→ PROMPT:
Which lines of the records contain the word "taken"? Copy each one.

::::::::::

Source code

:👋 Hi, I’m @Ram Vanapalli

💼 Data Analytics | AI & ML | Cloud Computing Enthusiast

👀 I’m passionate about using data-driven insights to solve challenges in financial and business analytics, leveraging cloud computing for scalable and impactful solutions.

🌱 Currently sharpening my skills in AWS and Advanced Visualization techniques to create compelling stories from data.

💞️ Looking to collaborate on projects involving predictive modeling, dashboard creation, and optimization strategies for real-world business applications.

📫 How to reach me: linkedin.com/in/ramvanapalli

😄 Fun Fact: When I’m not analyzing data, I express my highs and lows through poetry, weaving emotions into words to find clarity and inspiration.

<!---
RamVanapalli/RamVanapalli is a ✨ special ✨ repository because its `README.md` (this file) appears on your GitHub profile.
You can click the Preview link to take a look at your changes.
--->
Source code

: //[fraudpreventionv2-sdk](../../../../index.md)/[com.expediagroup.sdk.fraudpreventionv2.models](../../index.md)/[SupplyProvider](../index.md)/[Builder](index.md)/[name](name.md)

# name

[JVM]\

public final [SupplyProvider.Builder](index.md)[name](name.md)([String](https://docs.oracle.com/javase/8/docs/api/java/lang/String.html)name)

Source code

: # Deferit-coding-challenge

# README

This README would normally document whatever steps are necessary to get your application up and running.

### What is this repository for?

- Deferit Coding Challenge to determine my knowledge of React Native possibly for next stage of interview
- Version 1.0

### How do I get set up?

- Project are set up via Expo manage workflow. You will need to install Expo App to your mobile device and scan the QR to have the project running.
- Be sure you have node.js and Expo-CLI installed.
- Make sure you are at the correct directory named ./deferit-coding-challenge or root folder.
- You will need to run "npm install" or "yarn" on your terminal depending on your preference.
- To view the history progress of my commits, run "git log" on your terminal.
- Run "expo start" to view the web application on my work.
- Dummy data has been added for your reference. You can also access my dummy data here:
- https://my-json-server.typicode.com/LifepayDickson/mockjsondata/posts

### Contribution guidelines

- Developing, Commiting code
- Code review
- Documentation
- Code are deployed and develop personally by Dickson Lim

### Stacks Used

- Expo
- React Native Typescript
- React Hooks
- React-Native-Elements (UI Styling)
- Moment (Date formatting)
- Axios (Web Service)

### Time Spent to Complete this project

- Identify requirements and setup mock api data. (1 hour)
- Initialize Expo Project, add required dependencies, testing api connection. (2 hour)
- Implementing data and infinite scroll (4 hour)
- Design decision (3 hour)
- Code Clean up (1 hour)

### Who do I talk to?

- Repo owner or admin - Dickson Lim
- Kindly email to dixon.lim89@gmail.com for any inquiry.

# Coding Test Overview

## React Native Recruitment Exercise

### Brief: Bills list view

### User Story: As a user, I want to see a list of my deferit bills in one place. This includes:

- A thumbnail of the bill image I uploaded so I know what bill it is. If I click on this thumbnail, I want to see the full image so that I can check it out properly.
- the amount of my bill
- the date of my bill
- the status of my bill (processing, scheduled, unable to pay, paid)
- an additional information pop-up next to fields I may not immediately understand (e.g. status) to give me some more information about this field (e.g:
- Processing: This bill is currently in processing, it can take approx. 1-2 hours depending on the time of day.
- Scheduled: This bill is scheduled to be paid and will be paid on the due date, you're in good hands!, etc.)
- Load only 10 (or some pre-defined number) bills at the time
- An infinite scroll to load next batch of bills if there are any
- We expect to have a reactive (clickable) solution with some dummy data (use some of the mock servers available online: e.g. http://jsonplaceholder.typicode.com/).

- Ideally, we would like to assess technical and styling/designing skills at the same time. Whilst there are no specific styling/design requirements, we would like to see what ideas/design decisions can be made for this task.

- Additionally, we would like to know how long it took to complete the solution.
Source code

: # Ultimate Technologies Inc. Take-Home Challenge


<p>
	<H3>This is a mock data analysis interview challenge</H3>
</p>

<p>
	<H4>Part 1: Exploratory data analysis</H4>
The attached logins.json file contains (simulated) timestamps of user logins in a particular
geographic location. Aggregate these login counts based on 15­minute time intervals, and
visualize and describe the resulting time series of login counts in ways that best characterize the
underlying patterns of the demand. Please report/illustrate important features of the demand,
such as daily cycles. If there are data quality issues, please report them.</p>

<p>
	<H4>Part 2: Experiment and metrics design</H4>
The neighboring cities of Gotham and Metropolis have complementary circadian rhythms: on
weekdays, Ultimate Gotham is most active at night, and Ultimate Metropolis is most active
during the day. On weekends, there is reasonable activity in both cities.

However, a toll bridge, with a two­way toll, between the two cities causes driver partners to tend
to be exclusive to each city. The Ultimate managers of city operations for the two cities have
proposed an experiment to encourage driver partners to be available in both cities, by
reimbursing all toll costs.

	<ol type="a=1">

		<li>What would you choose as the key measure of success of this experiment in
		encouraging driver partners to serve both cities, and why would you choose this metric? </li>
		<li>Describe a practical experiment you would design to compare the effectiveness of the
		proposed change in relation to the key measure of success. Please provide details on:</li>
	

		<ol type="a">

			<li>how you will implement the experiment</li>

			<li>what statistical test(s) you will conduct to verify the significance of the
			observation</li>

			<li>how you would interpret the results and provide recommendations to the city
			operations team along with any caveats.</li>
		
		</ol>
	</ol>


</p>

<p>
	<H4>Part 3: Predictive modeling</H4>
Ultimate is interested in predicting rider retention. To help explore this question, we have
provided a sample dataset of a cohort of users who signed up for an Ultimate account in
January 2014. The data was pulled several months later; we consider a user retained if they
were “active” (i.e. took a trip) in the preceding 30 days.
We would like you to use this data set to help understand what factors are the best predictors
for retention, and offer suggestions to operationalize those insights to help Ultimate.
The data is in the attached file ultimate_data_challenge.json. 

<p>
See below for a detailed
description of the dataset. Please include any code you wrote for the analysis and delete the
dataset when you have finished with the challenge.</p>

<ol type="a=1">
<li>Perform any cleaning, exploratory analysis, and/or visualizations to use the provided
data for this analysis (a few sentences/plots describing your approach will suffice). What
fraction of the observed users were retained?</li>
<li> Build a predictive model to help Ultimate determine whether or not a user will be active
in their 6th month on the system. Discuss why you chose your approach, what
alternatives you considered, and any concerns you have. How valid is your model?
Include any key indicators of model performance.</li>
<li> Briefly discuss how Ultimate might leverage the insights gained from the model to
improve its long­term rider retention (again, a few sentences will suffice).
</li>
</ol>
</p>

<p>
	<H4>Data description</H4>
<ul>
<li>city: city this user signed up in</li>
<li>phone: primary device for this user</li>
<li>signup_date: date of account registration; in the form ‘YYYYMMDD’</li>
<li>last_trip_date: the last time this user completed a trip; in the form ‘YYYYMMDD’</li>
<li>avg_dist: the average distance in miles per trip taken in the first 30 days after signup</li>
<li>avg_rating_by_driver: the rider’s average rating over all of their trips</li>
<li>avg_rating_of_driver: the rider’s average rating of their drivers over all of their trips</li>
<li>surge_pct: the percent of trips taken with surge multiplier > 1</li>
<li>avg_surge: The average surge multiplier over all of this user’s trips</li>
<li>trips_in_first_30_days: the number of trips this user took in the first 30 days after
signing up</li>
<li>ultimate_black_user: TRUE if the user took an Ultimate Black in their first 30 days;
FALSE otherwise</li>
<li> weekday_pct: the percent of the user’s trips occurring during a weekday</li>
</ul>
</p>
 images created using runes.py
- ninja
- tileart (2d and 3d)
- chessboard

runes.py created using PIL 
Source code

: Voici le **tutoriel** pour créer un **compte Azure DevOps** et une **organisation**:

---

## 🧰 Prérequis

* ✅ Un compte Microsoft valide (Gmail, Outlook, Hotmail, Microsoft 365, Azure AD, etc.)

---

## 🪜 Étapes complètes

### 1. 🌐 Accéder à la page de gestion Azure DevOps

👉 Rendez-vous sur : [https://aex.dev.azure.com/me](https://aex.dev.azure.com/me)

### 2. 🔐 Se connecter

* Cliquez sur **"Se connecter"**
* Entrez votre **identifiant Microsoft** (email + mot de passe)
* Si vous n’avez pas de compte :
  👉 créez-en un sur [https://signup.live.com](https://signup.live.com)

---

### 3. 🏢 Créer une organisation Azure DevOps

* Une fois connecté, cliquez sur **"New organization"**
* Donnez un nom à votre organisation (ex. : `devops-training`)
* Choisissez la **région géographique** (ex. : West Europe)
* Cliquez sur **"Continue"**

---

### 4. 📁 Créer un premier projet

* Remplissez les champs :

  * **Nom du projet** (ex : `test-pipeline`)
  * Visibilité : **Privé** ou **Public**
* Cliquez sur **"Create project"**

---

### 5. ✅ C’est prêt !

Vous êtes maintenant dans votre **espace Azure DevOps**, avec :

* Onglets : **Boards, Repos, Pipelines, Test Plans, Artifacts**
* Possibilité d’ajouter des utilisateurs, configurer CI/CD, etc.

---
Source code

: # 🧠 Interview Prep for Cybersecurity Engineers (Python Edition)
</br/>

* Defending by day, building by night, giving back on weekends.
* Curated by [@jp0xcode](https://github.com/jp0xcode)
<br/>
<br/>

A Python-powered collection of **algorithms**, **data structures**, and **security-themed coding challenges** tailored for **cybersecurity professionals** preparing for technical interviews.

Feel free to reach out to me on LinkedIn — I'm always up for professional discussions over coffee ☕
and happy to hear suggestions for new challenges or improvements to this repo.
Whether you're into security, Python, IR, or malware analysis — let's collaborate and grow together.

::::::::::

→ SOLUTION:
<li>avg_dist: the average distance in miles per trip taken in the first 30 days after signup</li>
<li>surge_pct: the percent of trips taken with surge multiplier > 1</li>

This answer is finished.